We propose a novel framework which

• maximizes the resemblance between predicted and observed matrices as well as penalizing the logistic loss to fit the binary data to produce binary estimates;
• constrains the matrix max-norm and maximizes the F-score to handle non-uniformness;
• presents online optimization technique, hence mitigating the memory cost.

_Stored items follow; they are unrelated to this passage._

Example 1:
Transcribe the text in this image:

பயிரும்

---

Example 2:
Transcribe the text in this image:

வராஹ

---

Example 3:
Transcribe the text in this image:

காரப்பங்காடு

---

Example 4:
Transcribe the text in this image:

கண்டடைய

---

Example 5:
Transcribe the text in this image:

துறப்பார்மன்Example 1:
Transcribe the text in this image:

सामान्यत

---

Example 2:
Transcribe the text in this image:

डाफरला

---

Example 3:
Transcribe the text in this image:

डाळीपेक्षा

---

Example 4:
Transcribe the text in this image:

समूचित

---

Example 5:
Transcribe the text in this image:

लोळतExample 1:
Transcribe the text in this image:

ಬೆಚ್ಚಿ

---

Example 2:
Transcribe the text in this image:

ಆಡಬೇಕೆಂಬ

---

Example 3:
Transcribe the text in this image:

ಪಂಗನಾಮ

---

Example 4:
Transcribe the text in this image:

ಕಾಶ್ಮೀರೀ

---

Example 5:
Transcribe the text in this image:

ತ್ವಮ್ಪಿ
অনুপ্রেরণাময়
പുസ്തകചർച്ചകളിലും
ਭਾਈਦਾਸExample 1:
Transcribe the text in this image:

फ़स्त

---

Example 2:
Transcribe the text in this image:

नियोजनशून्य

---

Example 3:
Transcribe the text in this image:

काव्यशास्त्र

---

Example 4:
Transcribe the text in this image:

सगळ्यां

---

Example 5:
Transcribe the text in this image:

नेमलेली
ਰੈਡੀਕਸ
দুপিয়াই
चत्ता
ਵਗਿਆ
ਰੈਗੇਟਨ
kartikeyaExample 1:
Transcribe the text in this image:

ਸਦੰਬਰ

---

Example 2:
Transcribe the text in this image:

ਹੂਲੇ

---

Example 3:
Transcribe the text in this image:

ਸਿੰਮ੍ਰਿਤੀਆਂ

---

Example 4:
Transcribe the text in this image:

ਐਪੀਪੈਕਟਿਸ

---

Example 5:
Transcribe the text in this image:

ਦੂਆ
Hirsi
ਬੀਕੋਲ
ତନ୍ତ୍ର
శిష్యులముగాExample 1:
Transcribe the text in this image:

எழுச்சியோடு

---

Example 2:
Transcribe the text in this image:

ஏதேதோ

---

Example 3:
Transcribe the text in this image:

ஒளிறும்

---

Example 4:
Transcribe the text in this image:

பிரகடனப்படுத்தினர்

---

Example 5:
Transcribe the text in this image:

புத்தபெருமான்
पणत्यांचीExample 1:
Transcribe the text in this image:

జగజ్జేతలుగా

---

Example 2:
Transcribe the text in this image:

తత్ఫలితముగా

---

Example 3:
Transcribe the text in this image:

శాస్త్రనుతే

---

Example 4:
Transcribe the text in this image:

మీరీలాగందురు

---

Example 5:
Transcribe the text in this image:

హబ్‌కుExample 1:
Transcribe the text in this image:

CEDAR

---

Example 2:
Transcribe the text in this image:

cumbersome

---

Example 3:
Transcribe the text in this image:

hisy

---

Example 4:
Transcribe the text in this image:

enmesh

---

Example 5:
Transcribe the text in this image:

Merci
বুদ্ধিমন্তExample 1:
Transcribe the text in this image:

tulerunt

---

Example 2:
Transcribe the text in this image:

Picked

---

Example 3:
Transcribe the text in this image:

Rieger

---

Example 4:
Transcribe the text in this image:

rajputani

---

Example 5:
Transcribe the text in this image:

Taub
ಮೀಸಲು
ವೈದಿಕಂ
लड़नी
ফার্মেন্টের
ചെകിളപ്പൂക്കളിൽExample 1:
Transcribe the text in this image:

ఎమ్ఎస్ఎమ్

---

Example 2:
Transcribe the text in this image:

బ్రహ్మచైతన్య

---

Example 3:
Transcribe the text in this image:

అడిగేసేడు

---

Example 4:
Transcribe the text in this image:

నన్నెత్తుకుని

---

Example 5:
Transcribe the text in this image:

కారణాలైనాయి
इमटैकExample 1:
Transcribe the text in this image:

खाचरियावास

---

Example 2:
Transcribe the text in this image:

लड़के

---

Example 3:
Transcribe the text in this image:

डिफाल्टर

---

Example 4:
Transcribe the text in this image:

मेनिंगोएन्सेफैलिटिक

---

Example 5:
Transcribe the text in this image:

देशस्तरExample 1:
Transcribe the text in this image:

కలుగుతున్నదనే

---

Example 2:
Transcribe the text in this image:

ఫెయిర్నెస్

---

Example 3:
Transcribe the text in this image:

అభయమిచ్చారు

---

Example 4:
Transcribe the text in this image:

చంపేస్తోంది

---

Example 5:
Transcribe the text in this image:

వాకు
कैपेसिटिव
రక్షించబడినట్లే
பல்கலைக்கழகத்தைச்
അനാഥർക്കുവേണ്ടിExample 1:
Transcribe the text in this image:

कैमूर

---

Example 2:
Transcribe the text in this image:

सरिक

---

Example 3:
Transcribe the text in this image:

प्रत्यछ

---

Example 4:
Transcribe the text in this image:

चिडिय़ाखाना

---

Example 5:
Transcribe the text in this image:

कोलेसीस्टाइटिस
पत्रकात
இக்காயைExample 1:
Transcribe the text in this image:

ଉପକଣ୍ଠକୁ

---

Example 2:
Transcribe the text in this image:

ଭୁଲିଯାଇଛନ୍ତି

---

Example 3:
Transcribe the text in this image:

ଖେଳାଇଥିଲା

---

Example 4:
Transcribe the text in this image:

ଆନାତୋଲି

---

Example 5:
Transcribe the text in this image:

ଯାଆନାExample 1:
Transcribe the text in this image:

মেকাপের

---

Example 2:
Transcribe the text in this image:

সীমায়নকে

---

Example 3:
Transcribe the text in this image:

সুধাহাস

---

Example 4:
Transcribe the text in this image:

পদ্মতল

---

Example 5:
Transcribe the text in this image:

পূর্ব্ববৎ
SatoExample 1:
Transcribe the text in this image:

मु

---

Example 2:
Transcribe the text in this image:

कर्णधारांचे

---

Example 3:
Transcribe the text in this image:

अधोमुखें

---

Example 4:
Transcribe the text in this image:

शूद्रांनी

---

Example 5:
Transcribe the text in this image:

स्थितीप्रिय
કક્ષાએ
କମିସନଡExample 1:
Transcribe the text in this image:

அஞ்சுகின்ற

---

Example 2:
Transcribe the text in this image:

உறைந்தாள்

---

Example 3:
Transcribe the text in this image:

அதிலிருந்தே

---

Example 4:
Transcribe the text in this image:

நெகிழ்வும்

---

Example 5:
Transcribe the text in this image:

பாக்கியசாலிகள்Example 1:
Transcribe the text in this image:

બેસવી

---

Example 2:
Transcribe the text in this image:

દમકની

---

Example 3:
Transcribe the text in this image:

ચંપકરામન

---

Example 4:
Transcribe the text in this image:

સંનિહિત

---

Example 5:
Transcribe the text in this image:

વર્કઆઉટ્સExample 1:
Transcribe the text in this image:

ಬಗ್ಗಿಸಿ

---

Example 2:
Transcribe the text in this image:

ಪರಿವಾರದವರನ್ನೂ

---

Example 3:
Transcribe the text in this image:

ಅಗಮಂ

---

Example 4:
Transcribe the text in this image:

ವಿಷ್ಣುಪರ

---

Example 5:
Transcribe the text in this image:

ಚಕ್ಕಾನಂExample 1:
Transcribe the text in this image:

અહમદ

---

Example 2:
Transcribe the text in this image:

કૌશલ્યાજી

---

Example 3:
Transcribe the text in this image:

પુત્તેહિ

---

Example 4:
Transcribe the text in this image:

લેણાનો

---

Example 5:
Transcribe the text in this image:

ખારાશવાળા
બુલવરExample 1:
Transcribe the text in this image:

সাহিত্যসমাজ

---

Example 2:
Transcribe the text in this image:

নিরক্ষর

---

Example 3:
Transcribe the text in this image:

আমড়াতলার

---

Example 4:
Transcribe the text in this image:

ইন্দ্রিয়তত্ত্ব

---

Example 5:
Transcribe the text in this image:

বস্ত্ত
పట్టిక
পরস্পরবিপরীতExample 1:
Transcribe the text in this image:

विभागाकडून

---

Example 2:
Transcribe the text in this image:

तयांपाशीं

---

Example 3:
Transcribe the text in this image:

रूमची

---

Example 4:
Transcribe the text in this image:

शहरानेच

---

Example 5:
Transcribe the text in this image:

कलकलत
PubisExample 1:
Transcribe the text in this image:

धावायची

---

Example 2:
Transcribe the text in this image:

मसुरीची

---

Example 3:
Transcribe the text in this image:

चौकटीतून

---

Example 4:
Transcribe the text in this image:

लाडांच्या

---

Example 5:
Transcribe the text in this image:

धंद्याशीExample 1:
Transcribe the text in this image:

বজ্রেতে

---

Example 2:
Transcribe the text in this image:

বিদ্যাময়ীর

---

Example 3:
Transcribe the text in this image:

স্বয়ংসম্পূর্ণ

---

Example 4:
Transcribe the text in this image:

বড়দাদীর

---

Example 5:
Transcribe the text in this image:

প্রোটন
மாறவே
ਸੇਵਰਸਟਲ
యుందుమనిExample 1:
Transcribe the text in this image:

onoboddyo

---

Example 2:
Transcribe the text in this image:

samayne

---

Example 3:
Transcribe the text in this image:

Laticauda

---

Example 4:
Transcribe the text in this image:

The loss function can be perfectly separated as: \begin{equation} L(Z,U,V;\Omega) = \sum_{(i,j)\in\Omega} \log (1+\exp(-Z_{ij}u_iv_i^T)). \end{equation}

The constraints can be rewritten as: \begin{equation} ||u_i||_2\leq \lambda, ||v_i||_2\leq \lambda, \forall 1\leq i\leq n. \end{equation}

The gradients with respect to \(u_i\) and \(v_j\) are given by: \begin{equation} \dfrac{\partial }{\partial u_i}L(Z, U, V; \Omega) = \frac{-Z_{ij}\exp(-Z_{ij}u_iv_j^T)}{1+\exp(-Z_{ij}u_iv_j^T)}v_j, \end{equation} \begin{equation} \dfrac{\partial }{\partial v_j}L(Z, U, V; \Omega) = \frac{-Z_{ij}\exp(-Z_{ij}u_iv_j^T)}{1+\exp(-Z_{ij}u_iv_j^T)}u_i. \end{equation}

Memory cost. \(O(dn)\) instead of \(O(n^2)\) of SDP (Semi-Definite Program), where \(d\) is approximated rank of \(Z\).

Convergence of threshold.The obtained threshold converges asymptotically to the global optimal value which maximizes the resemblance between \(B\) and \(Z\).